**What the task asks**
In the rows below, switch every "chart" to "graph" and write the lines out again with nothing else changed. Leave the pictures out.

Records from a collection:
=======
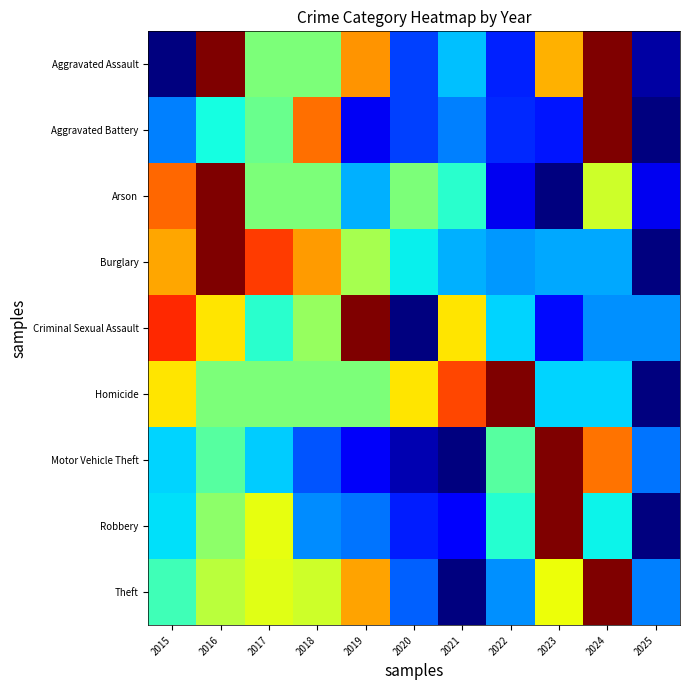

At which category is the sum across all series the highest?

2016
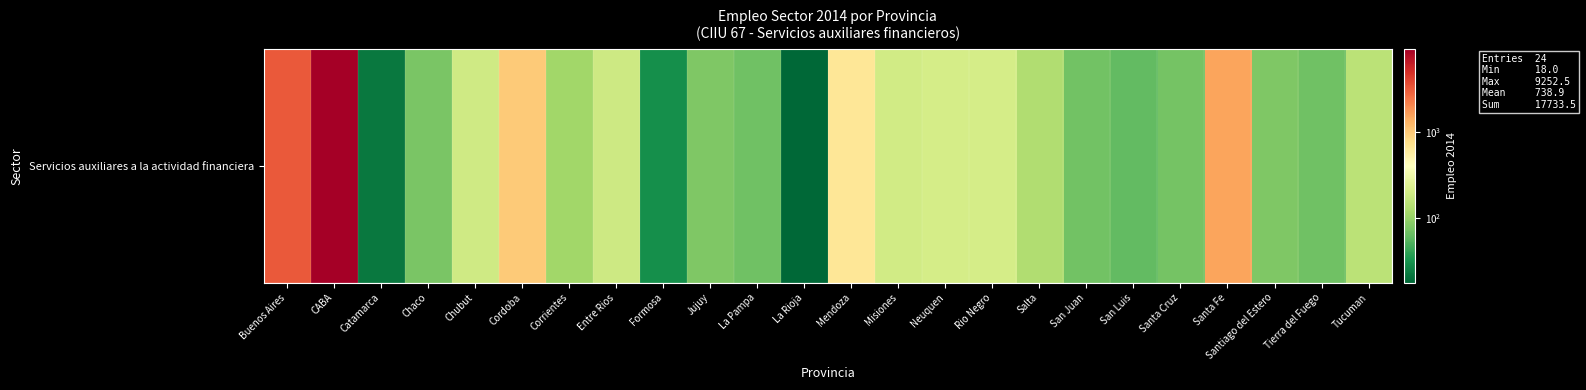

Which label corresponds to the largest value in the chart?

CABA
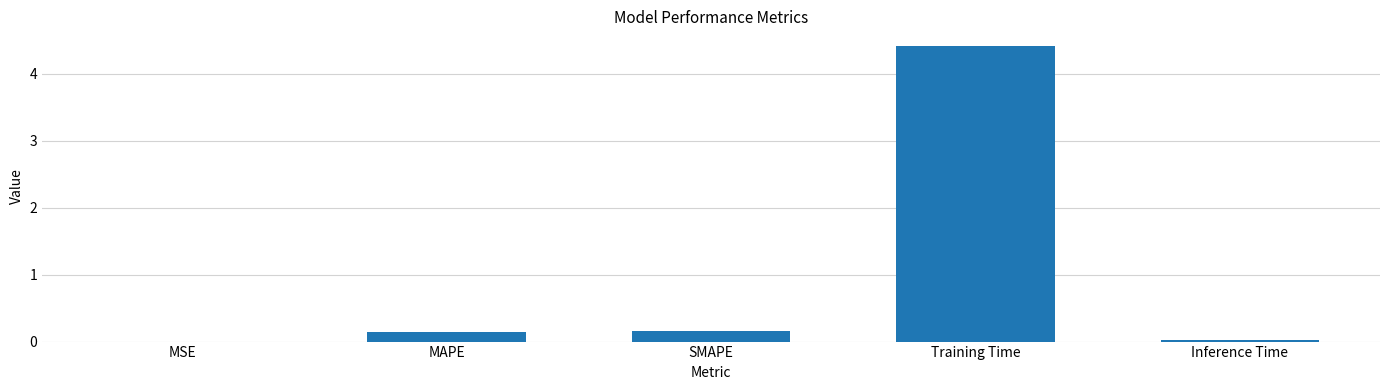

What is the greatest value displayed?

4.4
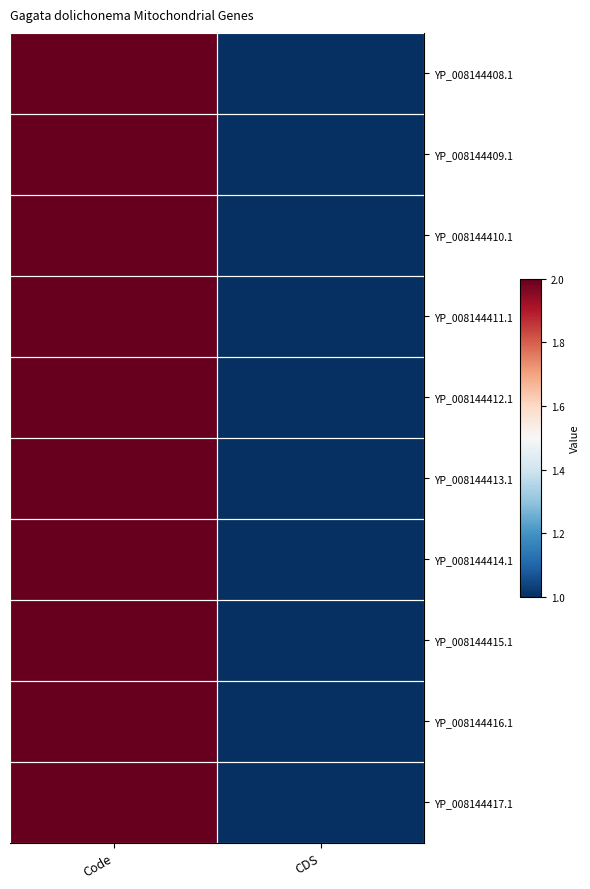

Reading right to left, list all the values displayed in this chart.

YP_008144408.1: CDS=1	Code=2
YP_008144409.1: CDS=1	Code=2
YP_008144410.1: CDS=1	Code=2
YP_008144411.1: CDS=1	Code=2
YP_008144412.1: CDS=1	Code=2
YP_008144413.1: CDS=1	Code=2
YP_008144414.1: CDS=1	Code=2
YP_008144415.1: CDS=1	Code=2
YP_008144416.1: CDS=1	Code=2
YP_008144417.1: CDS=1	Code=2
=======
**Reply**
At which category is the sum across all series the highest?

2016

Which label corresponds to the largest value in the graph?

CABA

What is the greatest value displayed?

4.4

Reading right to left, list all the values displayed in this graph.

YP_008144408.1: CDS=1	Code=2
YP_008144409.1: CDS=1	Code=2
YP_008144410.1: CDS=1	Code=2
YP_008144411.1: CDS=1	Code=2
YP_008144412.1: CDS=1	Code=2
YP_008144413.1: CDS=1	Code=2
YP_008144414.1: CDS=1	Code=2
YP_008144415.1: CDS=1	Code=2
YP_008144416.1: CDS=1	Code=2
YP_008144417.1: CDS=1	Code=2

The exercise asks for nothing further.